Een Kerstverhaal, door mij geschreven in december 2005. Ik won er toen de 3e prijs mee in een verhalenwedstrijd. Het werd voorgelezen op de radio, bij NCRV, een hele eer.
Antoon en Marit
Hij kijkt haar aan. Vanachter zijn krant twee bruine ogen. De laatste dagen ligt er een glans over die haar nooit eerder is opgevallen. Is het verdriet, blijdschap? Of zijn het simpelweg de kerstlichtjes die reflecteren in zijn ogen?
Ze sloft richting de keuken. Twee mokken op het dienblad. Eén daarvan gevuld met een restje koffie en een vel erop. Zíjn mok. Het is een tik waar ze niet aan kan wennen. En dat terwijl ze al 58 jaar samen zijn.
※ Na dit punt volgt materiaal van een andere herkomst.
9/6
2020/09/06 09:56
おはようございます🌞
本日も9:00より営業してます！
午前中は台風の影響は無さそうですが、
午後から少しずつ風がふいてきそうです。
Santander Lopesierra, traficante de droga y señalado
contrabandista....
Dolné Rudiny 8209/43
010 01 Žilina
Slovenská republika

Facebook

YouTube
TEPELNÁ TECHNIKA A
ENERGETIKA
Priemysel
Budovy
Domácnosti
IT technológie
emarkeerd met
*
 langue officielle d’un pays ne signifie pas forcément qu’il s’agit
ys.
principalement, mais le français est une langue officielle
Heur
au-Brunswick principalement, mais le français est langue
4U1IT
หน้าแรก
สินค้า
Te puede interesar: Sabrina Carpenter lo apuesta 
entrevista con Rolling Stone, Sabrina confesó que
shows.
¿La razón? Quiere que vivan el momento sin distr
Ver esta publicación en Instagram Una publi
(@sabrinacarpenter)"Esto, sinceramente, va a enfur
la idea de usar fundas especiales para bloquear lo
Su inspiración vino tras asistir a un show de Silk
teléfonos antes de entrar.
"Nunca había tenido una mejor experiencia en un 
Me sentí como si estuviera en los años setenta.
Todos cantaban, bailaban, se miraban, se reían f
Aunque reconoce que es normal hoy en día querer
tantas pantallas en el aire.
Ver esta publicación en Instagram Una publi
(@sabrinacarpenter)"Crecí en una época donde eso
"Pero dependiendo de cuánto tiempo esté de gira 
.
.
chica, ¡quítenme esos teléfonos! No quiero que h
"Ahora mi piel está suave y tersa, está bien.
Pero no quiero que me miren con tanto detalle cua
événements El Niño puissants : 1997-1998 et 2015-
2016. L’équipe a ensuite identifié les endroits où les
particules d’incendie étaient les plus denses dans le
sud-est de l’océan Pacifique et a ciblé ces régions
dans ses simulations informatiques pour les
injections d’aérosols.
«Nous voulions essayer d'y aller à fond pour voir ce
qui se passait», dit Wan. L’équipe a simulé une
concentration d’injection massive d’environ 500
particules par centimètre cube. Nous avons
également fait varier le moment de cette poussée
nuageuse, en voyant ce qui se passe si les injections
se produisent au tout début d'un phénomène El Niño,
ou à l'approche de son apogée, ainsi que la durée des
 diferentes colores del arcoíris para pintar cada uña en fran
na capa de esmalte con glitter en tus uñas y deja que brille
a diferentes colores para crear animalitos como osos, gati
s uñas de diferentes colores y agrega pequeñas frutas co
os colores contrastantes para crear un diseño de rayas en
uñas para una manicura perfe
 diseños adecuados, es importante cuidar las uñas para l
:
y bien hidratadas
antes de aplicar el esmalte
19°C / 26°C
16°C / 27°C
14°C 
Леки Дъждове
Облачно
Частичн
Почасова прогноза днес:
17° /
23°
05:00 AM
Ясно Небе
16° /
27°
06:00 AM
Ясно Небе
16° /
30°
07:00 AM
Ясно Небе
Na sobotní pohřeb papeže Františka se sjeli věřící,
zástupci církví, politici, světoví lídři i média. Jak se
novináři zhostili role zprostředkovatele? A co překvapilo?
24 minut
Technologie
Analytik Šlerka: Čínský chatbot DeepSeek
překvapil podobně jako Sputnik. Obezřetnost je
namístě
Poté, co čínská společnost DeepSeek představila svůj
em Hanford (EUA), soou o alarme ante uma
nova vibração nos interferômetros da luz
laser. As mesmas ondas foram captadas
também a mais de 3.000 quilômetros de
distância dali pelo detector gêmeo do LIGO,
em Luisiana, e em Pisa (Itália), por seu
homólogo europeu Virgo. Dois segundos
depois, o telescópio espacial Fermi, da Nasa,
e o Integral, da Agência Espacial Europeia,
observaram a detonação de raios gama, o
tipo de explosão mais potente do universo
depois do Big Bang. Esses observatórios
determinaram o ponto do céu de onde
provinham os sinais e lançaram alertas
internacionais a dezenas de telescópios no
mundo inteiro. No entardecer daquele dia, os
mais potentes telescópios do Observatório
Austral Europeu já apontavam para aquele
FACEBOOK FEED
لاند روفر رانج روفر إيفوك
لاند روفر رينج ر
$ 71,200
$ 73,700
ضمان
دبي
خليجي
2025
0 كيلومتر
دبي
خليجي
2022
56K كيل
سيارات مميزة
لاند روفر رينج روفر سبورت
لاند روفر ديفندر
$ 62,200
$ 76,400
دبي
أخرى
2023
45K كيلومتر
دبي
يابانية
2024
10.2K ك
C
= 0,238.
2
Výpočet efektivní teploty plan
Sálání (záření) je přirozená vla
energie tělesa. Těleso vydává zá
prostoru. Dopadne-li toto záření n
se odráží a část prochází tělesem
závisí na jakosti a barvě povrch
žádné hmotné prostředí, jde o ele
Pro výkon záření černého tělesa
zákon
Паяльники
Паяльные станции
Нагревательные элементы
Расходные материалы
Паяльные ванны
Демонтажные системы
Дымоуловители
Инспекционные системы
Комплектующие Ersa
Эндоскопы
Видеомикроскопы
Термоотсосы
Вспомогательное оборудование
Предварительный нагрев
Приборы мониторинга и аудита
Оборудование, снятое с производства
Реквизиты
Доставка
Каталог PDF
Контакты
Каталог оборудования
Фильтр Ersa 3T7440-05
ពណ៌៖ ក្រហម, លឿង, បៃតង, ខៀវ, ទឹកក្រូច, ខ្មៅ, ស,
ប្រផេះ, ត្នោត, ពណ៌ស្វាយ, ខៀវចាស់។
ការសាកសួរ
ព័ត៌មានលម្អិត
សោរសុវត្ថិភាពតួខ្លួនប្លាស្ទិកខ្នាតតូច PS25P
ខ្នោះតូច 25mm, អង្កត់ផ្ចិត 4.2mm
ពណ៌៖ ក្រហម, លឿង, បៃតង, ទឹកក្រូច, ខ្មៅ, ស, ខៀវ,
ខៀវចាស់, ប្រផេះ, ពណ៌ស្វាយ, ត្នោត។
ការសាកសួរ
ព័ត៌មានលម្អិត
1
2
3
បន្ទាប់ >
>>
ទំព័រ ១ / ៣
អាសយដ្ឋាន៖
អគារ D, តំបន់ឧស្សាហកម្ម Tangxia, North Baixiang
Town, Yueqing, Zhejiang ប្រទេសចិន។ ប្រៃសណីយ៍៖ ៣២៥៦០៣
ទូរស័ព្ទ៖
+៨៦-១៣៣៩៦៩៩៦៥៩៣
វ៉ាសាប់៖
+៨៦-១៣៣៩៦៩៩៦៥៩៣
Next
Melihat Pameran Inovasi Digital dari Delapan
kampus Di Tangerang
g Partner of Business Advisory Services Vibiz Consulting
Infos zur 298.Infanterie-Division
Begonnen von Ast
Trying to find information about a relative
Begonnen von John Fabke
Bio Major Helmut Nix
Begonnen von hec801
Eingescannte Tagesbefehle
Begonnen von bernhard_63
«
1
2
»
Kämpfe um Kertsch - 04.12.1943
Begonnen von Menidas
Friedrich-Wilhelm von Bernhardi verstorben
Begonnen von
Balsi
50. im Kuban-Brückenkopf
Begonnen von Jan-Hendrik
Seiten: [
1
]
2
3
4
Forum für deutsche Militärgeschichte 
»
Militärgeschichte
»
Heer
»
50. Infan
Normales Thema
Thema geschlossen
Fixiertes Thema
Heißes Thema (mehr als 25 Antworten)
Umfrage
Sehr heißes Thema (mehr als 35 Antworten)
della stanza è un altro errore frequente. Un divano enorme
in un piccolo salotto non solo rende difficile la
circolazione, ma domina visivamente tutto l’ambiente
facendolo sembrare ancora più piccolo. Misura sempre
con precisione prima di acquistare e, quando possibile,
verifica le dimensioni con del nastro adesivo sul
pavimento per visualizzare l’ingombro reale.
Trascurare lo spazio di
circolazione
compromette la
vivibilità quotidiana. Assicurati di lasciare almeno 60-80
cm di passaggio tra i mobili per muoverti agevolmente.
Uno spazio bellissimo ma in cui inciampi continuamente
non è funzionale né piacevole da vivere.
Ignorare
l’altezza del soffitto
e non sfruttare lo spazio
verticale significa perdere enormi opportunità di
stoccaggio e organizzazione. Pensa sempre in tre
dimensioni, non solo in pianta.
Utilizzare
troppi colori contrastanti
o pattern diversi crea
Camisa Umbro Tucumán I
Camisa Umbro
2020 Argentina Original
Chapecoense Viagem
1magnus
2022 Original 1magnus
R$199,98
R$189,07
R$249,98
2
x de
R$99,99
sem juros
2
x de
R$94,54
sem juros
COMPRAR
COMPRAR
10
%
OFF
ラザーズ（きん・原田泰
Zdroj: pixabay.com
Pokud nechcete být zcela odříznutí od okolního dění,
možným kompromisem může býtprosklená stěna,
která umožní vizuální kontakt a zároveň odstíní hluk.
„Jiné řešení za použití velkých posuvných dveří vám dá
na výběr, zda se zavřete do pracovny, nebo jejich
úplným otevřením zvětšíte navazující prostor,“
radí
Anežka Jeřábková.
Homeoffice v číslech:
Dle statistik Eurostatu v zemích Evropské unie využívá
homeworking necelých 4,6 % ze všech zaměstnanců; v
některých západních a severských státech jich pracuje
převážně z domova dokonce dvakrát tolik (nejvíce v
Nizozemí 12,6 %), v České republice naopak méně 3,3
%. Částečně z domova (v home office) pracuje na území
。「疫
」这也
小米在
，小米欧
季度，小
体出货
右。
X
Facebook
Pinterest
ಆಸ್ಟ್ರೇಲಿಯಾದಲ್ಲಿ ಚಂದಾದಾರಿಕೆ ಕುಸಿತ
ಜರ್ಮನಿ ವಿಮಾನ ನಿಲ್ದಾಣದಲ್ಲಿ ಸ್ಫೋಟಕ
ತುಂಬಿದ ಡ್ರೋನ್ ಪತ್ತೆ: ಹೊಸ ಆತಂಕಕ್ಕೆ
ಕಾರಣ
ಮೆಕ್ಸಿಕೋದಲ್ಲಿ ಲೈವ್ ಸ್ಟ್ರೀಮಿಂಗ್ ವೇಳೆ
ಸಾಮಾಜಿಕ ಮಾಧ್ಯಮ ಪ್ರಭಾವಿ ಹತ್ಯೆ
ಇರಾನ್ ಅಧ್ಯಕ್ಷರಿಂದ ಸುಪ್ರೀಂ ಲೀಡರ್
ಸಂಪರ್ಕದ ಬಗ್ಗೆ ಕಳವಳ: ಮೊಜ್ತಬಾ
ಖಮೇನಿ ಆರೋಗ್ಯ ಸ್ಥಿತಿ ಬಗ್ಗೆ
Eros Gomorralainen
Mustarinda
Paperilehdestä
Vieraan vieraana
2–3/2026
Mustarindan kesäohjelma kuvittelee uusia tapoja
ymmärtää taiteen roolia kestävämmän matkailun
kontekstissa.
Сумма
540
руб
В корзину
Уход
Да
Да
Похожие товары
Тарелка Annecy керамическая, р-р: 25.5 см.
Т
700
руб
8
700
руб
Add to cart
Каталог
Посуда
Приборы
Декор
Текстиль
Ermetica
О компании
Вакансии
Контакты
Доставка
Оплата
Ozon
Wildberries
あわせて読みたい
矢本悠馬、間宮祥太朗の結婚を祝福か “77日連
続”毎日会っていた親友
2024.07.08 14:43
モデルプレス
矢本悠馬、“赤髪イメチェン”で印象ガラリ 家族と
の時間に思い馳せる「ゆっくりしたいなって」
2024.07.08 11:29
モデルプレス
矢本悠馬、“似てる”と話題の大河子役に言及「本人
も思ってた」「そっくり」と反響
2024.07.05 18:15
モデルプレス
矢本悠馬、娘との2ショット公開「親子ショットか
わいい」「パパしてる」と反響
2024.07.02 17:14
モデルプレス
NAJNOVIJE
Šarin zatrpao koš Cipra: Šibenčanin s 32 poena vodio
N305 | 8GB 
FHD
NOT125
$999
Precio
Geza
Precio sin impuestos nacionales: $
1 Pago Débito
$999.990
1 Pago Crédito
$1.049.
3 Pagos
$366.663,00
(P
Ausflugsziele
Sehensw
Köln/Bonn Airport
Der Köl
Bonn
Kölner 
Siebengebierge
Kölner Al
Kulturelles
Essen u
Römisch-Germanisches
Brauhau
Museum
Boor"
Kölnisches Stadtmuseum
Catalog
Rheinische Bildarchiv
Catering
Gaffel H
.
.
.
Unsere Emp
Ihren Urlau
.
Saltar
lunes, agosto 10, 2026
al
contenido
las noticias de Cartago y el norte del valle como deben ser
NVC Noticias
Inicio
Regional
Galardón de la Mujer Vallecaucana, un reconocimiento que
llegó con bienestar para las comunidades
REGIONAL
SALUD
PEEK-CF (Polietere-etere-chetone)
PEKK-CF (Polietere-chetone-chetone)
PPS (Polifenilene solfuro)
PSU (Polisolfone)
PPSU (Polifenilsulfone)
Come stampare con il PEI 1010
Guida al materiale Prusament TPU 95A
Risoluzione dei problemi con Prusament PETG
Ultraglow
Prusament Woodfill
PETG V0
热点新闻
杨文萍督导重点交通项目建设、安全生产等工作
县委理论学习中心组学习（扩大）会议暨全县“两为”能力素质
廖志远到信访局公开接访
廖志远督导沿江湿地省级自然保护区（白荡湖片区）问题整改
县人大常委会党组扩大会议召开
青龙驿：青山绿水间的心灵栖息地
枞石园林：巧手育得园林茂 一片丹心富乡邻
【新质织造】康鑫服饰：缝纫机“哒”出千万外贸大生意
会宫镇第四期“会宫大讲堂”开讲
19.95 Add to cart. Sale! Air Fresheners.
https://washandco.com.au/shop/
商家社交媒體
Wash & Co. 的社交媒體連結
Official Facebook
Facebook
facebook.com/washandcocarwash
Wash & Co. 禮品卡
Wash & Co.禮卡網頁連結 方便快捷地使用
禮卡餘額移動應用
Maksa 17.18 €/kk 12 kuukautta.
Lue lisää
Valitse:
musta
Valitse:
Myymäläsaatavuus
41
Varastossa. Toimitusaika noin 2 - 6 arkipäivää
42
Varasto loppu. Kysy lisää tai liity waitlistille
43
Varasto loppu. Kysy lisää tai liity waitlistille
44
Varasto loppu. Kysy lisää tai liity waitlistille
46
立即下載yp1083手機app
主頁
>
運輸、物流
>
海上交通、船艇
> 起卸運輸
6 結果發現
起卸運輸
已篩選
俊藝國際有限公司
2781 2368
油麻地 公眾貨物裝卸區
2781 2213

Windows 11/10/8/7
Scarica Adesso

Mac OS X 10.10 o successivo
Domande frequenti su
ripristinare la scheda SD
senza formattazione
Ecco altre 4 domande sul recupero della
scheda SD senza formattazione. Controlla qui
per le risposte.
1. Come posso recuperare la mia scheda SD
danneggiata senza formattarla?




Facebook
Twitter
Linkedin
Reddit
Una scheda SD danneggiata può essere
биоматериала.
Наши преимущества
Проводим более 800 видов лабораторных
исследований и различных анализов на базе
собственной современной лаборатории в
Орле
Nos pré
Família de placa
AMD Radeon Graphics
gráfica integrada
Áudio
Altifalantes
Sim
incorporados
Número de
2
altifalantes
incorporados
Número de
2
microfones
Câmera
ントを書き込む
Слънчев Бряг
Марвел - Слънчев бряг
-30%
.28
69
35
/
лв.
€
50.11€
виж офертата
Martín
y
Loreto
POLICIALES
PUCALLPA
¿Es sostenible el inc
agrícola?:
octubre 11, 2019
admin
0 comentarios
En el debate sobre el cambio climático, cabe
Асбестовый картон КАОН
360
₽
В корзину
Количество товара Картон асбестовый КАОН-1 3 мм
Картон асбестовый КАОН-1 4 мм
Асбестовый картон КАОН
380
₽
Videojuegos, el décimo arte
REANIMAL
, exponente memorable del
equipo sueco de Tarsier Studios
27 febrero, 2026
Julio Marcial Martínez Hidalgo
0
Ze pakt de steelpan uit de gootsteen en werpt een blik op de klok. Ze slaakt een diepe zucht. Het is pas half 11. Automatisch vult ze de pan met melk en zet die op het vuur. Het gas brandt nog van zo even. Had haar dochter toch gelijk; ze wordt vergeetachtig. Ach, ze moet ook niet altijd alles aan de kinderen vertellen, komt weer onrust van. Ze redden het prima samen. Al is het wel jammer dat beide kinders met het hele gezin zijn gaan skiën tijdens de Kerstdagen…
In beide koppen giet ze een flinke laag koffie. Ze hangt een zeefje boven de hare en schenkt behoedzaam de warme melk erbij. Ze aarzelt boven zijn mok. Ze legt de zeef weg en schenkt in. Daarna twee scheppen suiker erbij, twee vólle scheppen. Anders proeft hij het meteen. Ze heeft uiteraard de proef wel eens op de som genomen.
Ze zijn meegevraagd, maar ja, wat moet je met je 80-jarige lijf op een besneeuwde en gladde piste? Daarbij houdt Antoon niet van lang in de auto zitten. En zeker niet als het om een reis naar Duitsland gaat. Die oorlog is al lang voorbij, maar voor hem blijkbaar niet.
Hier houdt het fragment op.